MIAMI -- An unlikely hero kept the Miami Dolphins on the right track for their bid to an AFC playoff bid.
The Dolphins, down three defensive starters and facing future Hall of Fame quarterback Tom Brady, perhaps the best come-from-behind player in the NFL, made a rousing defensive stand to defeat New England, 24-20, on Sunday at Sun Life Stadium.
"Guys are tough in there," quarterback Ryan Tannehill said, nodding toward the locker room.
Safety Michael Thomas, who spent his entire one-and-a-half-year NFL career on the San Francisco 49ers practice squad until signing with the Dolphins on Tuesday. Thomas, an undrafted free agent from Stanford who was making his NFL debut, intercepted a Brady pass in the end zone with two seconds left to preserve the victory.
"I started crying a little bit on the sideline," Thomas said. "Just after everything I've been through I just feel really blessed to have to opportunity to come out here."
The Dolphins (8-6) are hot at the right time. They are now 3-0 in December and have won four of their last five.
If the Bengals (9-4) lose late Sunday night at Pittsburgh (5-8) or if the Ravens (7-6) lose their Monday night matchup at Detroit (7-6), the Dolphins will control their own destiny for the playoffs -- a feat they have not accomplished since 2008.
Thomas's heroics were not the only unlikely event to occur on Sunday.
Entering the Sunday, the Dolphins has lost seven in row a Patriots team vying for the top seed in the AFC playoffs. Also the Dolphins had to overcome significant personnel losses.
And the Dolphins overcame both.
"To finally beat them is a big thing," left tackle Bryant McKinnie said. "It's almost like you're getting over the hump finally."
Tannehill (25-for-37, 312 yards, three touchdowns, no interceptions) was spectacular Sunday. Considering what was at stake, it might have been the best performance of his young career. Trailing, 20-17, in the fourth quarter, Tannehill drove the Dolphins 60 yards on nine plays in their final possession, all the while threading the needle with pinpoint accurate passes.

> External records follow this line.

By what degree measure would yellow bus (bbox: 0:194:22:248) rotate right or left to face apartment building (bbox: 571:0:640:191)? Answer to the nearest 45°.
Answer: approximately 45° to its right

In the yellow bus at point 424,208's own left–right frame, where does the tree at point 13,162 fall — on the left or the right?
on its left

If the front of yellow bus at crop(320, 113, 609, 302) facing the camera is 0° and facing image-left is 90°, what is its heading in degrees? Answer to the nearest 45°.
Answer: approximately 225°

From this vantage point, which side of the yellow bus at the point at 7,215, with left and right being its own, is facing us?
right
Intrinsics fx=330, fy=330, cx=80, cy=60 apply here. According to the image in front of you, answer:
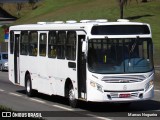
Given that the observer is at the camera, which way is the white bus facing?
facing the viewer and to the right of the viewer
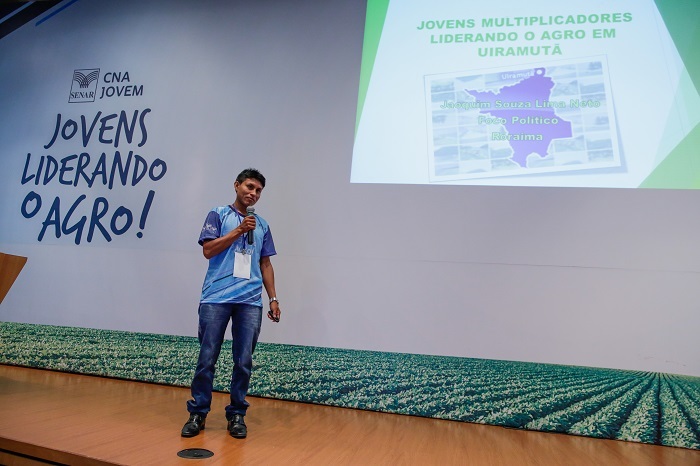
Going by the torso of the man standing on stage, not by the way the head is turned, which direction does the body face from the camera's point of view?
toward the camera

The payoff was a blind 14-yard touchdown pass to running back 5-foot-9, 195-pound Marcus Thigpen with 1:15 remaining that gave the Dolphins a 24-20 lead.
"I couldn't really see him at all behind big (McKinnie)," Tannehill said of the 6-8, 370-pound McKinnie. "I trusted him, threw it out there and he made the adjustment and got into the end zone."
Then the game was in the hands of the defense, which was missing tackle Paul Soliai (ankle) and cornerbacks Brent Grimes (cramps) and Nolan Carroll (knee). They subbed with rookie Will Davis at one cornerback, safety Jimmy Wilson at the other cornerback and Thomas playing the nickel (slot) defensive back.
Brady (34-for-55 passing, 364 yards, two touchdowns, one interception) took over at his own 20-yard line with 1:15 left.
He drove the Patriots (10-4) to the Dolphins' 14-yard line with six seconds left. On third down he threw the Thomas interception on a pass intended for wide receiver Austin Collie.
"It was the longest 75 seconds of my life," Tannehill said of watching Brady's final possession.
Miami coach Joe Philbin, rarely one to be overly dramatic, was his typical dry self when asked how he'd celebrate the biggest victory of his coaching career.
"I might jump in my pool," the second-year coach said. "I've been in it once since I've been here."